TENEMOS MIEDO
LA CRISIS DE LA CONSTRUCCIÓN Y LA LLEGADA DEL GPS HAN CONVERTIDO EL MUNDO EN UN SITIO MENOS SEGURO. LOS ANCIANOS LIDERAN LA OLA DE VIOLENCIA. PASEN Y VEAN.
Bueno, alguien tenía que decirlo. Y ese alguien soy yo, en nombre de mis cincuenta mejores amigas. Hay que ser valiente para hacerlo y sin duda esta columna provocará amenazas. Pero, una vez más, estamos obligadas a darlo todo. Verán. El fenómeno se produce en ciudades y también en algún pueblo. Tiene que ver con dos problemas: la crisis de la construcción y los GPS.
Hubo un tiempo en que no había crisis en la construcción. Abro paréntesis, pero es un poco largo. (No sé si se acordarán de ese tiempo feliz en el que no había crisis en la construcción y despreocupados y descamisados obreros silbaban el cuerpo femenino que se les pusiera por delante, conscientes de su labor social para con nosotras, las lectoras de esta revista, que tan necesitadas estamos de amor, por haber tenido una infancia muy difícil.) En esos tiempos sin crisis en la construcción, los ancianos de las grandes ciudades miraban las obras. Comentaban los progresos de tal bloque, los errores de este otro... A veces daban consejos al señor de la retroexcavadora sobre cómo aparcarla. En esos tiempos felices, yo siempre pensaba que los periódicos deberían incluir una sección de crítica de edificios hecha por nuestros abuelos. Ahora ya no hay obras y esos abuelos de antaño se han dispersado. Están tan desconcertados como nosotras, que nos hemos quedado sin piropos (y vaya por delante que no es cosa de la edad). Por otra parte, cuando no había GPS, los ancianos de los pueblos se sentaban en un banco a esperar a que algún conductor perdido les pidiera cualquier indicación: «Oiga, perdone, ¿por dónde se va a tal sitio? » . En ese momento, los ancianos eran felices. Se sentían realizadísimos. Lo sé porque entre ellos se encuentran familiares de mis cincuenta mejores amigas ( míos no, porque estoy sola en el mundo). Estos ancianos levantaban el bastón (atrezo imprescindible) para indicar: «Por ahí, ¡todo recto!». A veces, hasta se montaban en los coches de los turistas y les acompañaban. Con dos conductores que les preguntaran, ya echaban la mañana. ¿ Lo comprenden? Pero ahora la voz femenina, aburrida, metálica, tan poco sexy del GPS les ha arrinconado. También se han dispersado, y perdón por la rima. En fin, no sigo, porque no quiero parecer una canción de Sabina.

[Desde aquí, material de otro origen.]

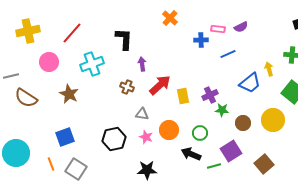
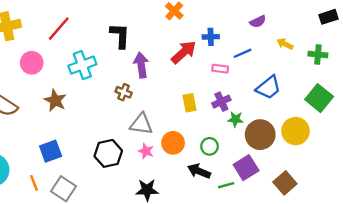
pink rectangle: (218, 29) -> (220, 69), moved
purple arrow: (142, 64) -> (141, 65), size x1.5
yellow arrow: (269, 69) -> (285, 44), moved, turned -48
red arrow: (160, 85) -> (184, 52), moved
gray triangle: (142, 114) -> (141, 124), size x1.5
brown circle: (243, 123) -> (260, 135), size x1.6

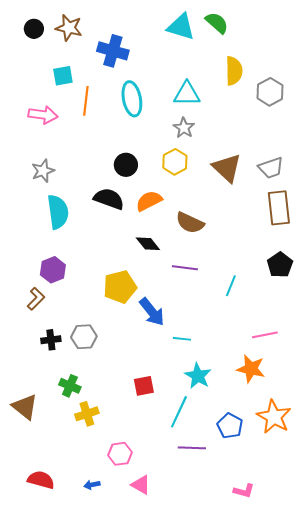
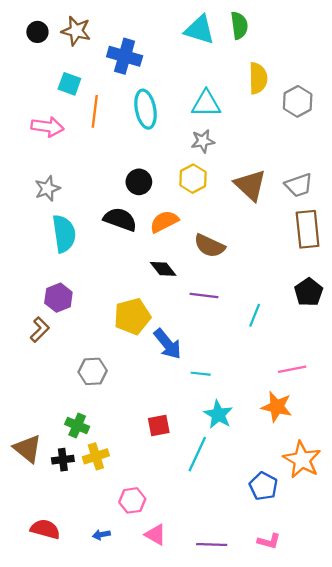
green semicircle: (217, 23) -> (239, 25), turned 40
cyan square: (63, 76) -> (69, 84), turned 30
gray star: (184, 128) -> (203, 141), turned 30
black cross: (51, 340) -> (63, 460), moved
blue pentagon: (230, 426) -> (263, 486), moved
purple line: (192, 448) -> (212, 545), moved

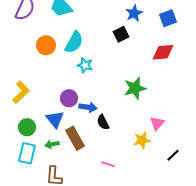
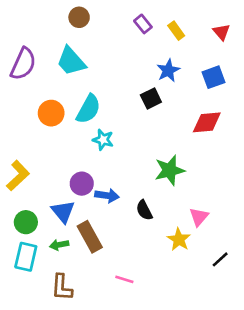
black semicircle: (103, 122) -> (144, 210), moved
yellow star: (142, 140) -> (179, 239), turned -30
pink line: (108, 164) -> (124, 279), moved

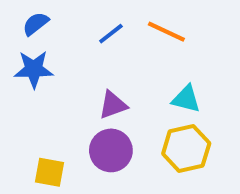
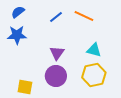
purple triangle: (113, 105) -> (57, 53), turned -35

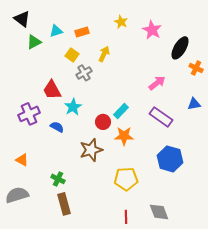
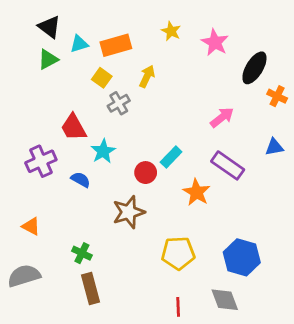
black triangle: (22, 19) -> (49, 27), moved
orange rectangle: (82, 32) -> (116, 45), size x1.5
orange star: (124, 136) -> (196, 192), moved, turned 30
blue hexagon: (170, 159) -> (242, 257), moved

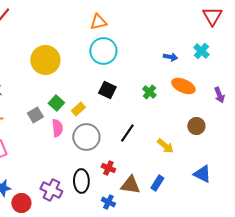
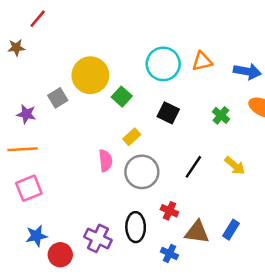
orange triangle: (98, 22) -> (202, 61), moved
blue arrow: (170, 57) -> (247, 71), size x1.5
green square: (56, 103) -> (122, 97), moved
gray square: (35, 115) -> (58, 98), moved
yellow arrow: (165, 146) -> (235, 166), moved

El caso es que los ancianos familiares de mis cincuenta mejores amigas, para acarrear este vacío existencial, se han vuelto algo punkies sin querer. En lugar de sacar un disco, como hizo el mes pasado mi admi- rado Leonard Cohen, al que siempre querré y amaré, se colocan en los pasos de cebra. A primera vista los conductores podrían pensar que lo que quieren es pasar. Pero no es del todo cierto.
Quieren pasar, sí. (Sin ningún objetivo, también es verdad.) Y les da miedo que los coches les atropellen, sí. Y es por eso que levantan el bastón o la mano. Y es por eso que increpan a los conductores, sí, sí. Pero –que Dios me perdone– lo que en realidad desean es que los conductores no se paren. Lo que quieren es echarles la bronca. ¡ Les encanta! Y para conseguirlo, les confunden. Primero, fingen ser amables. Con la mejor de las sonrisas le indican al conductor que puede pasar. Cuando éste lo intenta, levantan el bastón y le golpean el capó. Si el conductor se para a tiempo, se detienen en medio del paso de cebra hasta que cambia el semáforo. Díganme que lo han visto. Díganme que no es normal que cien metros antes de llegar al semáforo haya un anciano que te amenace «por si acaso». Díganme que no estamos solas. Tenemos miedo.